After the Boeing 787 or Dreamliner enters service this aircraft type makes many emergency landings and the fleet is grounded. Eventually, it is again certified to fly. However, a Critical Systems Review Team (CSRT) is formed to perform a comprehensive review of the Boeing 787‒8 critical systems. There are 13 team members: 7 from Boeing and 6 from the US Federal Aviation Administration (FAA).
Everything looks fine on August 16, 2013 when the CSRT sends its report to the FAA and Boeing. In the accompanying letter the team writes that “this report will enhance an already robust airplane certification and safety monitoring process.”
With the benefit of hindsight, however, it looks less fine since more information has emerged about the regulation of the Boeing 787. Documents show that in 2009, Boeing handled 21 issues where engineers with the FAA felt they had come under undue pressure. Al Jazeera's Investigative Unit obtained the papers as part of follow-up research for its documentary Broken Dreams: The Boeing 787.
Boeing employs engineers who are also authorized to represent the FAA. The FAA says that since 2008 it has received 3 formal reports of undue pressure. It investigates all 3 reports, but does not substantiate any of them. Thus, everything looks fine. Or not?

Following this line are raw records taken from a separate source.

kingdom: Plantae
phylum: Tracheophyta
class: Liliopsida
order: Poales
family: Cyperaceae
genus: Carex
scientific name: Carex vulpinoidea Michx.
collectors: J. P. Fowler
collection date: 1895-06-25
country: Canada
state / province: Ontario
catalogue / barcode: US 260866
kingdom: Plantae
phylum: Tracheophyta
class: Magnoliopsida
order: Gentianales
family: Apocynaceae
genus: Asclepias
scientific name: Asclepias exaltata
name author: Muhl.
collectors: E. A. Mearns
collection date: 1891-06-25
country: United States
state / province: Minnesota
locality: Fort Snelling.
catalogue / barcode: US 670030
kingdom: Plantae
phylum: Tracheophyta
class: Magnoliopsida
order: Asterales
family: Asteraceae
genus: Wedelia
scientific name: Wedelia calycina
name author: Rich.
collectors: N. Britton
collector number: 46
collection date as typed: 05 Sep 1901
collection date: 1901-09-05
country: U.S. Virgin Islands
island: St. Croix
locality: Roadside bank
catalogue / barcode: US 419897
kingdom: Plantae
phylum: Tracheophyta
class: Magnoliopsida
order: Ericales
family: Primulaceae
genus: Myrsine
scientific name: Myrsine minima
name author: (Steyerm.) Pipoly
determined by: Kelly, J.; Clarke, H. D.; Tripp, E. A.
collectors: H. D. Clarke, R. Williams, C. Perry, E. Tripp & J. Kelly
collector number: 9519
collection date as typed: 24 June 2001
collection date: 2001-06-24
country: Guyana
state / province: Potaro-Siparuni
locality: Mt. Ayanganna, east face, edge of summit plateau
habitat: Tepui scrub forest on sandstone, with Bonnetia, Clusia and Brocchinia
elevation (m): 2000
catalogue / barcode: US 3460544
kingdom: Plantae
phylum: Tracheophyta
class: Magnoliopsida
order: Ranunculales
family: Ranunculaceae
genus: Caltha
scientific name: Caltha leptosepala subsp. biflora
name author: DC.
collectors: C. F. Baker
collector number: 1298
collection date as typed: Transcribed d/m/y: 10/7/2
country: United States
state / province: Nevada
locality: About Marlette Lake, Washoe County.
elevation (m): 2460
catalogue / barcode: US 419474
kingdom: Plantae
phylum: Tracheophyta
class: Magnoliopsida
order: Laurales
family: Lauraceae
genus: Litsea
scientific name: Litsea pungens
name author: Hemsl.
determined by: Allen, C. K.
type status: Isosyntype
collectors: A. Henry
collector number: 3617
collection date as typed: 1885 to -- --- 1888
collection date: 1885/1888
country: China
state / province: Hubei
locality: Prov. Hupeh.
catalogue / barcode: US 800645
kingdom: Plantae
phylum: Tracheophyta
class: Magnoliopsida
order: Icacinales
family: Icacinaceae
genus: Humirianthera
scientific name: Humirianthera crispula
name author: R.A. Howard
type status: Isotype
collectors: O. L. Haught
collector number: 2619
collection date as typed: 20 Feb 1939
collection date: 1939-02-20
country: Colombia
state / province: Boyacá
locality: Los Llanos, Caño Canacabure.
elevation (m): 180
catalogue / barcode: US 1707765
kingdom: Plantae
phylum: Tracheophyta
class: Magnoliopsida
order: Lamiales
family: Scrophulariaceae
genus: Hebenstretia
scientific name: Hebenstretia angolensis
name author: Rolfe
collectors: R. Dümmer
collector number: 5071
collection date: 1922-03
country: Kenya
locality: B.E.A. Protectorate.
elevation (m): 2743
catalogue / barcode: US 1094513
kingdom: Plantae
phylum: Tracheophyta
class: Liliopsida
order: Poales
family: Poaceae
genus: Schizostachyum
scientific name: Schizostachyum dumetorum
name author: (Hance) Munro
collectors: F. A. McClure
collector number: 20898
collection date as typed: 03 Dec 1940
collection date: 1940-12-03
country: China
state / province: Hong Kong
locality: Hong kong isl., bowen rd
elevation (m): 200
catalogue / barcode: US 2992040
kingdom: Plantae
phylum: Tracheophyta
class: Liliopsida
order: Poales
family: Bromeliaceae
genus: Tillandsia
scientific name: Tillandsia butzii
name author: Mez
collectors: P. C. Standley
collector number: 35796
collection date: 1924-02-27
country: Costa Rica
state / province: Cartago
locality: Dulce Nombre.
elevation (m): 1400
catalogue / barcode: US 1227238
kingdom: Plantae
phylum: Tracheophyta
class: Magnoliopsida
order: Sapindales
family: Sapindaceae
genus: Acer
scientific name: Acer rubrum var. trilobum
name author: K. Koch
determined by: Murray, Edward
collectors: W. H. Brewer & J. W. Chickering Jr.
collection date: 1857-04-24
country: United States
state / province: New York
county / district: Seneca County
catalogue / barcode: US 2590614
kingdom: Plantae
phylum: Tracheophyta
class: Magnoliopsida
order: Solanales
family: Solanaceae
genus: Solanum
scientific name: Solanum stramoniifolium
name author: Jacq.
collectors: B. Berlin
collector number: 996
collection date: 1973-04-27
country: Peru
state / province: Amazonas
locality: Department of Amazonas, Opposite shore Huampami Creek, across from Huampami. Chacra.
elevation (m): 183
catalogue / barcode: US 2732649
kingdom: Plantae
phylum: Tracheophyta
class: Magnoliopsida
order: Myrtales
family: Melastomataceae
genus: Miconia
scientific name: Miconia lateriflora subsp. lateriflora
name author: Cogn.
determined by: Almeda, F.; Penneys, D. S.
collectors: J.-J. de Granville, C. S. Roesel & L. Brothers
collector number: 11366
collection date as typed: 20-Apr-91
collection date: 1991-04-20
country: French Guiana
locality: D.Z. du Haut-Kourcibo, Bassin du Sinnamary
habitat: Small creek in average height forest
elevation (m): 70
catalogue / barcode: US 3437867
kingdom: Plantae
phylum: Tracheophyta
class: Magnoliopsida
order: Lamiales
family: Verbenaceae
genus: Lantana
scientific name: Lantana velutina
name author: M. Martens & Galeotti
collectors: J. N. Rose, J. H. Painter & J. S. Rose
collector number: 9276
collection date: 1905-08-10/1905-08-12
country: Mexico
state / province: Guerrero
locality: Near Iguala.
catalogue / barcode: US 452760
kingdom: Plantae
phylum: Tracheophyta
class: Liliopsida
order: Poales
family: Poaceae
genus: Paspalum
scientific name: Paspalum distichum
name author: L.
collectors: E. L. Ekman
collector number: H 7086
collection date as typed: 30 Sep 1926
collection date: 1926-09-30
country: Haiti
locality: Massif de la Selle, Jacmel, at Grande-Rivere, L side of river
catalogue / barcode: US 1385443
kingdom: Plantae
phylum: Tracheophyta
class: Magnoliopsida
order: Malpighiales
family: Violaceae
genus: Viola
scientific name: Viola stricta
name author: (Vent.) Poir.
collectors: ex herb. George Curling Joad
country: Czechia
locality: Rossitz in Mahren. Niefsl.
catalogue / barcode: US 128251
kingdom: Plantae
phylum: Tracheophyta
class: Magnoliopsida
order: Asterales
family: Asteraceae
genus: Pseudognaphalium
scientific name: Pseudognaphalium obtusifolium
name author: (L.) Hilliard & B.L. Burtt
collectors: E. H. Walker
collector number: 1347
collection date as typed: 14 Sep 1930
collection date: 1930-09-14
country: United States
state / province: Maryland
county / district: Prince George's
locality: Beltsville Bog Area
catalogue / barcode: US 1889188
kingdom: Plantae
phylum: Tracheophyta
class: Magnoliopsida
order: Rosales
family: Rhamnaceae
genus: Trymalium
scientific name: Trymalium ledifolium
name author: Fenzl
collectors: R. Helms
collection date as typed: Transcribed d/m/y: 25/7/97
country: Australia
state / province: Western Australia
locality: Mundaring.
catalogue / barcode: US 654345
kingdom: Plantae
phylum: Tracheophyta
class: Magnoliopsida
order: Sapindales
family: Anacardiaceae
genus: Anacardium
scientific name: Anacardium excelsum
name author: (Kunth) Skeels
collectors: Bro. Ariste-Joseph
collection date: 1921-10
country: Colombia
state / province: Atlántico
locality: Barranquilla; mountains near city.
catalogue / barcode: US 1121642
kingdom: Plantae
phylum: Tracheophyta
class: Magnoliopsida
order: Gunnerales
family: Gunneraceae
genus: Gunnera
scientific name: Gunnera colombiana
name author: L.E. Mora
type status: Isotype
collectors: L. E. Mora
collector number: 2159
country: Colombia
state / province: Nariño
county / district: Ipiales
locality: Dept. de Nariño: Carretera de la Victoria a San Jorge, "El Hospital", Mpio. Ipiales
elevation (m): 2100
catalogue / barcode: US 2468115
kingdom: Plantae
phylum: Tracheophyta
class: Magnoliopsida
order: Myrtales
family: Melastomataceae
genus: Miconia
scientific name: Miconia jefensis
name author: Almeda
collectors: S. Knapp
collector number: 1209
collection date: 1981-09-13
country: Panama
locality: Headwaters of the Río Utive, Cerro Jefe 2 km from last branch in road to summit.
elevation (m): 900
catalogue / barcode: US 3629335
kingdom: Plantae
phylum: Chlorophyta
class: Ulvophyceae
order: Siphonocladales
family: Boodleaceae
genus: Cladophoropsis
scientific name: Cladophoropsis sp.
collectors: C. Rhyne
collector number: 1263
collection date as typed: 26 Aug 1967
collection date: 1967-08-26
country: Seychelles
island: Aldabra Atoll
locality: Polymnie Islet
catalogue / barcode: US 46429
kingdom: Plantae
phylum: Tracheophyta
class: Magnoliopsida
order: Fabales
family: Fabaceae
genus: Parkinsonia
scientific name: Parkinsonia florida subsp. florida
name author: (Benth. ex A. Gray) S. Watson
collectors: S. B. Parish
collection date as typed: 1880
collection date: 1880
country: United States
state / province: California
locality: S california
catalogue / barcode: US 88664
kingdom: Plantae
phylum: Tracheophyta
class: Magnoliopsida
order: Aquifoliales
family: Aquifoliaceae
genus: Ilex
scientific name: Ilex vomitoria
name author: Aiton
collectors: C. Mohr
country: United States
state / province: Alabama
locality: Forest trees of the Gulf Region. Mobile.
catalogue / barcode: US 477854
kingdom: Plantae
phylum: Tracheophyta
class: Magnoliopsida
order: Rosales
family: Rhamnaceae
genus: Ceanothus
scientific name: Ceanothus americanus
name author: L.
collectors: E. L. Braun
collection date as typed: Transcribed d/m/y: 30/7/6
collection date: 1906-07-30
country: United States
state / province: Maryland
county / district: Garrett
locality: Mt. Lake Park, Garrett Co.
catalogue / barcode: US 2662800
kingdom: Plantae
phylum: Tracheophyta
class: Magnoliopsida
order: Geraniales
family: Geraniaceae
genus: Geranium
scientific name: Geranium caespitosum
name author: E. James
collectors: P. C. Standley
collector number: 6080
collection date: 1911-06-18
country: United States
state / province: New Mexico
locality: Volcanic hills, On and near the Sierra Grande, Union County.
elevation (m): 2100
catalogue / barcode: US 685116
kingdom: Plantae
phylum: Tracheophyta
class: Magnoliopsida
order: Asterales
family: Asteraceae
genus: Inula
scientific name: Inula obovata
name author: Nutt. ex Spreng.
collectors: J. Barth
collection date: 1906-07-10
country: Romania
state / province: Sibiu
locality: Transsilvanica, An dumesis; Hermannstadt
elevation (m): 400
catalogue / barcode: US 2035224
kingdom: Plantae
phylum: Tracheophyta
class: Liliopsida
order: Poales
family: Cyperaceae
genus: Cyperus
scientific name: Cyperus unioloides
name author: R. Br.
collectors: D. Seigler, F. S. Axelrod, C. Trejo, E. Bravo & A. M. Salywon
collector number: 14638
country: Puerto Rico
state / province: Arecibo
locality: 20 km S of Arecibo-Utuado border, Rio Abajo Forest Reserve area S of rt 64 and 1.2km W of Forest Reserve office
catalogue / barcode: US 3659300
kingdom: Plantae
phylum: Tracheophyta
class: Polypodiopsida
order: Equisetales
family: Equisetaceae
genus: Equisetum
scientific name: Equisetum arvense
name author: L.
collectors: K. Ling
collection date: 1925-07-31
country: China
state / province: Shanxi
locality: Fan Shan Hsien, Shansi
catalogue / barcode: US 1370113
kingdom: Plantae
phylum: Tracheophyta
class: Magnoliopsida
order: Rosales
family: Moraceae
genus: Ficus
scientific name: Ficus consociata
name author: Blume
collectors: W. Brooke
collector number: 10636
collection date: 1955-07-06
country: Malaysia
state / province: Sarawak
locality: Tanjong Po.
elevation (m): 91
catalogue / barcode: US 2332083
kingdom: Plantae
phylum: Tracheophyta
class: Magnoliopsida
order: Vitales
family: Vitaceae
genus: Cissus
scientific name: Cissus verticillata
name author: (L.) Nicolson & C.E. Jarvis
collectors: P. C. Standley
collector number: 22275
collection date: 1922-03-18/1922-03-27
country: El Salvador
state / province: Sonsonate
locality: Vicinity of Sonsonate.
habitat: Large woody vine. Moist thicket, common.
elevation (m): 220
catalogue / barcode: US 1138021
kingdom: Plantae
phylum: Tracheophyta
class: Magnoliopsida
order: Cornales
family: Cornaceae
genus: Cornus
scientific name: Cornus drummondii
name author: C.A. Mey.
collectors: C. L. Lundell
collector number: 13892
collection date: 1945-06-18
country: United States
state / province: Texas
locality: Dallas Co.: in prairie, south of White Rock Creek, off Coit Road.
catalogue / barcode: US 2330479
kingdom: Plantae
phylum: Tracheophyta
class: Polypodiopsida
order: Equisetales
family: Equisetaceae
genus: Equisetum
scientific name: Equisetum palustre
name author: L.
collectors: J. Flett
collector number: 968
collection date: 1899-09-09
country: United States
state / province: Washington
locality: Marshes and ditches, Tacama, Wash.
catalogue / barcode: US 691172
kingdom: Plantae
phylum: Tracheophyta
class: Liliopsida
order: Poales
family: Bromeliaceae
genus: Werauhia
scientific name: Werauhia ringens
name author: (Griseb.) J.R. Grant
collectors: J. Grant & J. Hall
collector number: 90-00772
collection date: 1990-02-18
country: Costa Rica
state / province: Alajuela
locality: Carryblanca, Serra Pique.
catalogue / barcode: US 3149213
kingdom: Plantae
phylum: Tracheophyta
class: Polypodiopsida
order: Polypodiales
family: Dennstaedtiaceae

The documents show that in 2010, 4 senior regulating engineers report they work in an atmosphere of undue pressure by higher Boeing management. And in a phone conference in April 2010 they complain they are facing unprofessional negativity from their colleagues in a punitive environment.
Former Boeing Engineers Union President Cynthia Cole, after seeing the documents, says this seems to fall in line with the new Boeing culture. The relationship between Boeing and the FAA may have become a bit too cozy. A bit of an adversarial nature between the FAA and Boeing engineering keeps everyone on their toes, she adds.
In 2011, FAA officials visit Boeing and finds managers are applying pressure to identify changes as minor instead of major in order to avoid regulatory scrutiny. They also find some suppliers are not delivering parts that comply with drawings.
Nonetheless, the FAA makes no recommendations or demands for action, but simply identifies and records a number of problems at Boeing. Boeing says that all allegations of undue pressure are without merit.
Obviously, the FAA hands over responsibility for regulation of aircraft to Boeing engineers, because they lack the expertise and resources to do it themselves and because modern airplane programs are too complicated to regulate independently. Planes seem to be certified more by Boeing than the FAA. It is like restaurants telling Michelin how many stars they should get in the Michelin guide.